## [Excerpt to read]
#####
Showing posts with label HDFS Sink. Show all posts
Showing posts with label HDFS Sink. Show all posts

Tuesday, August 19, 2014

Flume implementation using SpoolDirectory Source, HDFS Sink, File Channel


       Flume: Apache Flume is a distributed, reliable, and available system for efficiently collecting,   aggregating and moving large amounts of log data from many different sources to a centralized data store. 

Steps:
1.  create Directory to copy the log files from mount location. 
For Ex: /home/user/flume/source

2. create HDFS Directory to copy the files from flume spool directory.
For Ex: /user/hdpuser/flumelogs

3. create the flume-conf.conf file in /home/user/flume/ folder.
#Single agent flume configuration

#Agent components
a1.sources = src1
a1.channels = chan1
a1.sinks = sink1

#configuring the souce
a1.sources.src1.type = spooldir
a1.sources.src1.spoolDir = /home/user/flume/source

#configuring the channel
a1.channels.chan1.type = file
#Checkpoint directory
a1.channels.chan1.checkpointDir = /home/user/flume /.flume/file-channel/checkpoint             
#log files created in Data directory while running flume-agent
a1.channels.chan1.dataDirs = /home/user/flume/flume/.flume/file-channel/data

#configuring the Sink
a1.sinks.sink1.type = hdfs
a1.sinks.sink1.hdfs.path = /user/hdpuser/flumelogs/year=20%y/month=%m
#a1.sinks.sink1.hdfs.round = true
#a1.sinks.sink1.hdfs.roundValue = 10
#a1.sinks.sink1.hdfs.roundUnit = minute
a1.sinks.sink1.hdfs.useLocalTimeStamp = true
a1.sinks.sink1.hdfs.batchSize = 10000
a1.sinks.sink1.hdfs.fileType = DataStream
#a1.sinks.sink1.hdfs.filePrefix = %d-START-
#creating log file in hdfs based on the roll size
a1.sinks.sink1.hdfs.rollCount = 0
a1.sinks.sink1.hdfs.rollSize = 10737418240
a1.sinks.sink1.hdfs.rollInterval = 216000
#a1.sinks.sink1.sink.serializer = text
#a1.sinks.sink1.sink.serializer.appendNewline = false

a1.sources.src1.channels = chan1
a1.sinks.sink1.channel = chan1

4. run the flume-agent
in command promt run the below command
$cd  /home/user/flume
$flume-ng agent --conf conf --conf-file flume-conf.conf --name a1 
--- this creates .flumespool in /home/user/flume/source contains the flume metadata information when flume-agnet stream the information.
Note: "Spooling Directory Source runner has shutdown" means there is no file to stream.

5. copy the log file in to the /home/user/flume/source.
Flume-agent take that file and stream into the HDFS (/user/hdpuser/flumelogs/year=20%y/month=%m) .
6. Open your HDFS File Browser and see the file.
7.  Checkpoint directory and Data Directory files are created by flume file channel with log data and check points.

 Note:
a) The channel transaction capacity will need to be smaller than equal to the channel capacity. 
b) Batch Size  <=  channel capacity.   
In Same way, you can use memory channel also
#####
## [Direction 1]
Answer these questions from the Flume guide:
(a) What type is assigned to the source in the configuration file?
(b) According to the guide, what does the message "Spooling Directory Source runner has shutdown" mean?
(c) Which HDFS directory is given as the example in step 2?
The listing that follows is unrelated to the Flume guide.

(Dataset items)
#####
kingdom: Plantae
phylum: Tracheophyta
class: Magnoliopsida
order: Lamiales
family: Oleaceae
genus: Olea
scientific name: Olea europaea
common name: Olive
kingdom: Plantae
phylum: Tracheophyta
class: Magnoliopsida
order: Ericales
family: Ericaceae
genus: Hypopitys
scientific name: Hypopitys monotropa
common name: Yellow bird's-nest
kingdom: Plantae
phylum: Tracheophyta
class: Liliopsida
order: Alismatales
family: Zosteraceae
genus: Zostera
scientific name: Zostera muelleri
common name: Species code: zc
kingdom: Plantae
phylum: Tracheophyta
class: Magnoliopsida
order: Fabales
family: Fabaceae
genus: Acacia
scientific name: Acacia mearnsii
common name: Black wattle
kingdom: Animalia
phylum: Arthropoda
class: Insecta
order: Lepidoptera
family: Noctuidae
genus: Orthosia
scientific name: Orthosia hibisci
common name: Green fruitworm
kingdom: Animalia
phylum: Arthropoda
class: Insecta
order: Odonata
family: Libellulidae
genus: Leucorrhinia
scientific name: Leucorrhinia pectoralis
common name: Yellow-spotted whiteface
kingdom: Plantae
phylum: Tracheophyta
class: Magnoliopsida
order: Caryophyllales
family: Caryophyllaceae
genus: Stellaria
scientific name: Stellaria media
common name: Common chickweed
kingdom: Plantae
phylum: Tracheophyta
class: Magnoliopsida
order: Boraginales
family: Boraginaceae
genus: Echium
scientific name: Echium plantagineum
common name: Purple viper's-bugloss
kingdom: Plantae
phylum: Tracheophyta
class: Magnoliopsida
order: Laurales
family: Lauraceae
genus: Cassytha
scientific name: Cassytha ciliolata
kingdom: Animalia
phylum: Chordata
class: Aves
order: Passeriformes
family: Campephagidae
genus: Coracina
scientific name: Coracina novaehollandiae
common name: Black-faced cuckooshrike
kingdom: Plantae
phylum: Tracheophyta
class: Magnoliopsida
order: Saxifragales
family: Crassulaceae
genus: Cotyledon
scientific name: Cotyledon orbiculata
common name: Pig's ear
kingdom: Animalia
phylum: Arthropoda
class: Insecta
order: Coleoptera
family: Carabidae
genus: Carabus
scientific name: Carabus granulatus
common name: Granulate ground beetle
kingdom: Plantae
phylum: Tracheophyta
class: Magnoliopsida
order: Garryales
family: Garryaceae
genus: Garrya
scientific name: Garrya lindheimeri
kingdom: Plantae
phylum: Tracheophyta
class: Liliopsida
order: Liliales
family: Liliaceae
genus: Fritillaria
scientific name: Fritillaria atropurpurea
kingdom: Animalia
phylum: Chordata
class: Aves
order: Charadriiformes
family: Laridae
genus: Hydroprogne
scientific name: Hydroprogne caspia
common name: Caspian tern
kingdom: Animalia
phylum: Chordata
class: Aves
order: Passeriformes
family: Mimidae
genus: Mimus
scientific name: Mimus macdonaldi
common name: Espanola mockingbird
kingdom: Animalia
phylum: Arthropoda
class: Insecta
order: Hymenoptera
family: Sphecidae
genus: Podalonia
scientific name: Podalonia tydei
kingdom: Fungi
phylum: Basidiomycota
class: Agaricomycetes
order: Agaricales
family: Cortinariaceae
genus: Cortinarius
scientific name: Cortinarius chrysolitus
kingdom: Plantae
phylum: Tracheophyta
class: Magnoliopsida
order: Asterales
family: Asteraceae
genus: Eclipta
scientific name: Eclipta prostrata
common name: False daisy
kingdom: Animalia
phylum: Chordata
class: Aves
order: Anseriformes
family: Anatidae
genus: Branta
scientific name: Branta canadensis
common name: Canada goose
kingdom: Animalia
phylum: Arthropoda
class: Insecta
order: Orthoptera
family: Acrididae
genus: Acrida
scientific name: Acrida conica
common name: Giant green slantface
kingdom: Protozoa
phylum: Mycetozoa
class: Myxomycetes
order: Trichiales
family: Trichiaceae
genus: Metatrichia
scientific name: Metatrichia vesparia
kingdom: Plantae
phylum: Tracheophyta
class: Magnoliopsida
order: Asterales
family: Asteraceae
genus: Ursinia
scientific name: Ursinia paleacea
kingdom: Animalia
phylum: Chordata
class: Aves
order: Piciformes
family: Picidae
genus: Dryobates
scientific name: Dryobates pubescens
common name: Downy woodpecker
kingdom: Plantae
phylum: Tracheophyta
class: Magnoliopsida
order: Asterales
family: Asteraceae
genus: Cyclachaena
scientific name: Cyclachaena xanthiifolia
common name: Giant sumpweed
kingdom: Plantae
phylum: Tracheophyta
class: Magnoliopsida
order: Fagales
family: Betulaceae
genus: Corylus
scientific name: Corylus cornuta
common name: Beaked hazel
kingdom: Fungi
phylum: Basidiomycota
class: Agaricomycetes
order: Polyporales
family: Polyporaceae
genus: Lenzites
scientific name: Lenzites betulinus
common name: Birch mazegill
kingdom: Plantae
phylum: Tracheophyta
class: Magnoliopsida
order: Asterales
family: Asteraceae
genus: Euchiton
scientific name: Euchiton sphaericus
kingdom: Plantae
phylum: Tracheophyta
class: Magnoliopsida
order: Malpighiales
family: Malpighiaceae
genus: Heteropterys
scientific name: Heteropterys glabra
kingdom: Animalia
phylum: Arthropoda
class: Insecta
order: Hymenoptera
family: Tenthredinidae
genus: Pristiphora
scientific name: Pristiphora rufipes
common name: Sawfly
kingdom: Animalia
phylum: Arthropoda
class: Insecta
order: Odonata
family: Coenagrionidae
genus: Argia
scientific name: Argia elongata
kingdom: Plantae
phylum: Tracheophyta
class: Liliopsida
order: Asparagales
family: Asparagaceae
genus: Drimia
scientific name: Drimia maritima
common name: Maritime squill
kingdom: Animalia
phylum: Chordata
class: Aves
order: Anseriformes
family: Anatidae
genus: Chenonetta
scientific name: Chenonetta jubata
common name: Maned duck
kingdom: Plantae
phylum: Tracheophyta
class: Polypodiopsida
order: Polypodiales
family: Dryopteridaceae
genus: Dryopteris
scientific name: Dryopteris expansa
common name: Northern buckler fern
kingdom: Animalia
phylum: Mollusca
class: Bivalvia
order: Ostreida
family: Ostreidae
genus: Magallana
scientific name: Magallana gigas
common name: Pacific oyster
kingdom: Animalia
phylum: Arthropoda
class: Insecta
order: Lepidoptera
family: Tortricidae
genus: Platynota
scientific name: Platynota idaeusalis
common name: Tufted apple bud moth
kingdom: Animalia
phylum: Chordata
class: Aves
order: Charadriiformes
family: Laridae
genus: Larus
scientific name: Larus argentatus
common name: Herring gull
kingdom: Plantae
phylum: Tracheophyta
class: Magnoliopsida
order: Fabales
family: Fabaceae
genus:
#####
## [Direction 2]
In the listing, from its start through the line that contains "genus: Hypopitys", rename "phylum" to "division" and keep everything else unchanged. Return only those lines.

## [Full output 1]
(a) spooldir
(b) There is no file to stream.
(c) /user/hdpuser/flumelogs

## [Full output 2]
kingdom: Plantae
division: Tracheophyta
class: Magnoliopsida
order: Lamiales
family: Oleaceae
genus: Olea
scientific name: Olea europaea
common name: Olive
kingdom: Plantae
division: Tracheophyta
class: Magnoliopsida
order: Ericales
family: Ericaceae
genus: Hypopitys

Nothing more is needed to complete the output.